* ASSIGNED TASK 1:
List every town or city named in the blog post about the family's move to South Carolina.
* ASSIGNED TASK 2:
Extend the blog text about the family's move to South Carolina, picking up right after its final line.

* EXCERPTED TEXT:

Sunday, April 24, 2011

whirlwind.

I said not too long ago that I didn't plan on blogging here until I had something exciting to write about.

I do!

We are moving.... (I know we just moved 3,000 miles from CA to VA and it sounds crazy but I will explain)

We moved here with every hope and expectation for it to work. We knew that we had to make it work. We did everything we could to make it work.... but sometimes that just isn't enough. I am not going into details... it isn't my place, and after writing this blog for a year I have learned that it isn't always my story to tell and sometimes ALL the details don't need to be shared. All I can say is I am happy, relieved and completely certain that THIS move that we are about to make is a much, much better plan and definitely what we need to be doing.

We found out for sure the move was going to happen on Thursday so we decided on Friday we would take a road trip to South Carolina so that we could see this new area we were going to call home and get an idea of what kind of neighborhood we wanted to be in and check out the area in general. It was a long trip so we made a stop in Mooresville NC to visit Chris's family. He has two Uncles, a cousin (and her big family of 5 kids, herself and her husband) that live there. I have been married for 17 years and I had never met his two cousins in person. It was great. It was all we could have ever hoped for. The kids all hit it off. We were so happy to see them all together finally after all these years. They have all been on facebook together and they have had some communication but this was the first face to face meeting. Boy do my kids love family. They are always so happy to meet any new relatives and when those relatives are close to their age... well then even better!



We stayed the night in NC on Friday night in a hotel... with the dogs. Shut the front door what is this world coming to when the Britton family starts traveling like Paris Hilton. It was all good and with enough doggie xanax they were just wonderful.
Saturday morning we woke up and drove to Greenville, South Carolina. It is only a 2 hour drive from Mooresville NC, which is just a hop skip and jump and it made us all so happy because that means that we can spend holidays and weekends once in a while with Chris's family! I swear my girls were so happy about this part of it that it will make the entire move worth it!
When we pulled into South Carolina our expectations were high, it was almost like we sighed a collective sigh once we crossed over the state line. We loved everything we saw. It felt so different than Virginia and even so different from California. I think it felt exactly like what we were hoping this would feel like when we pulled into Warrenton and it just never has.
After spending the day driving around Greenville, meeting some really nice people, checking out houses and schools we knew for sure that we loved it. So we decided to drive back to Mooresville so that we would be there in the morning to get ready for Easter with the family!
It was a great day. We had so much fun. The dogs even really enjoyed it! The kids had an Easter egg hunt with their cousins, they tossed around a football and spent the day getting to know each other.

Today was also my birthday. A day I always look forward to and always make way too big of a deal out of and then am disappointed when it doesn't turn out great. Their was none of that today. It was a day filled with family, love, hope and excitement.

I look forward to once again sharing my journey. I just know that this time I won't have to hope, pray, and wish at 11:11. This is GOING to be the right move for the Britton family. We are going to make friends, love our jobs and have a great new life!

Thursday, April 7, 2011

Missing my mom.

* DATASET CONTENT:
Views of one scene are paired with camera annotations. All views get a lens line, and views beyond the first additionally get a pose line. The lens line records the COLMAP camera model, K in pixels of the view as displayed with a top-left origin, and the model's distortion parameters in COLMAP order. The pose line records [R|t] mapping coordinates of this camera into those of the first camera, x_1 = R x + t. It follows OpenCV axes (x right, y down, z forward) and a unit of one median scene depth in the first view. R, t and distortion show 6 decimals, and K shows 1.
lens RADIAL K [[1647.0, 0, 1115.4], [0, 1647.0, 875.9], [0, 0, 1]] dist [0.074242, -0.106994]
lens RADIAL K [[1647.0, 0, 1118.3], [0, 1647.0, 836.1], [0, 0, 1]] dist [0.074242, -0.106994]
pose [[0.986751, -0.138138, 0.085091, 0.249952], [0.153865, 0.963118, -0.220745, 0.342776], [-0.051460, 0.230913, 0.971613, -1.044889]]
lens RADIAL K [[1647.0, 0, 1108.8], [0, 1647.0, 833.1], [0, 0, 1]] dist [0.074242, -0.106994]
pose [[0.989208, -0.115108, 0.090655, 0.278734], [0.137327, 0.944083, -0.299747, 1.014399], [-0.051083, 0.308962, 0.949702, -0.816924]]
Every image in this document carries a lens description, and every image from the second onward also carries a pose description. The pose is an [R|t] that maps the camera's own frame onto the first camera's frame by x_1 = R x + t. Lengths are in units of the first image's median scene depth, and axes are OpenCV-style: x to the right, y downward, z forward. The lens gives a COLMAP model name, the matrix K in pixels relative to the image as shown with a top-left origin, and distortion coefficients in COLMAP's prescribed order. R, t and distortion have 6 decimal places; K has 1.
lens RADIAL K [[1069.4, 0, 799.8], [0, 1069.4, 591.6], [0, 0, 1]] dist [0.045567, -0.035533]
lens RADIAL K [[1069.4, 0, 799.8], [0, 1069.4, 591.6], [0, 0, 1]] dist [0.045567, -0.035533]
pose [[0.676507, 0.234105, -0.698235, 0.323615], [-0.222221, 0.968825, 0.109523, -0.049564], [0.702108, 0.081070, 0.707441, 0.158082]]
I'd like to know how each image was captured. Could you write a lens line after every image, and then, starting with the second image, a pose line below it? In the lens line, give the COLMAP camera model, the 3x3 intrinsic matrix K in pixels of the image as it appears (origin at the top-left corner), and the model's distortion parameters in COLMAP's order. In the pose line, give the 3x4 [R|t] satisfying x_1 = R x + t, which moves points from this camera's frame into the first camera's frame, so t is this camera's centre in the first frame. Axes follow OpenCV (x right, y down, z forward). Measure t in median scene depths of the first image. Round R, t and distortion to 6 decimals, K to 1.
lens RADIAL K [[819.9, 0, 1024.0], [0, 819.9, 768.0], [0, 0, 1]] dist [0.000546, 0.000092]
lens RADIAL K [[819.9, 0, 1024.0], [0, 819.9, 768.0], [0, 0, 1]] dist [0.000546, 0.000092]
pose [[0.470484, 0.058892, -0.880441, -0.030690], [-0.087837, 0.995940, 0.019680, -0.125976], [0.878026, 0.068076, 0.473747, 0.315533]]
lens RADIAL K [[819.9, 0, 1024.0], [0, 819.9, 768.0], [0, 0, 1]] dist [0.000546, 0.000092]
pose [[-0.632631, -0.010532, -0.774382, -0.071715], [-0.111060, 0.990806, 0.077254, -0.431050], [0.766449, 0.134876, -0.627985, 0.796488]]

* WRITTEN ANSWER 1:
Mooresville, Greenville, Warrenton

* WRITTEN ANSWER 2:
The plan was that I was going to start this new blog and it was going to be happy and we weren't going to talk about death and we weren't going to talk about financial meltdowns... that plan is good, but it's just not realistic all the time. Death is part of life, it's a huge part of my life unfortunately and a very obvious reality. This blog is for those of us who know that as much as I like to have fun, cook, and make things my reality is still here. Every single day (more than ever lately) I wake up and think 'holy crap why is my whole family gone?'. I didn't know it was going to be like this. My dad and my brother have been gone for years. More than enough time for me to come to terms with it and to get used to living without them. Losing my mom has brought it all back. I know right now it's harder because I am so far from "home" so far from where they all were the last time I saw them, the last time we were all together. It's also harder right now because Gianna has been missing her grandma so much.She has come to me almost every day and said something or asked me something about her grandma. I am very lucky that my girls were so close to my mom. So glad that she lived with us for 5 years so she was such an important part of our family. They will both have such great memories of her because of it.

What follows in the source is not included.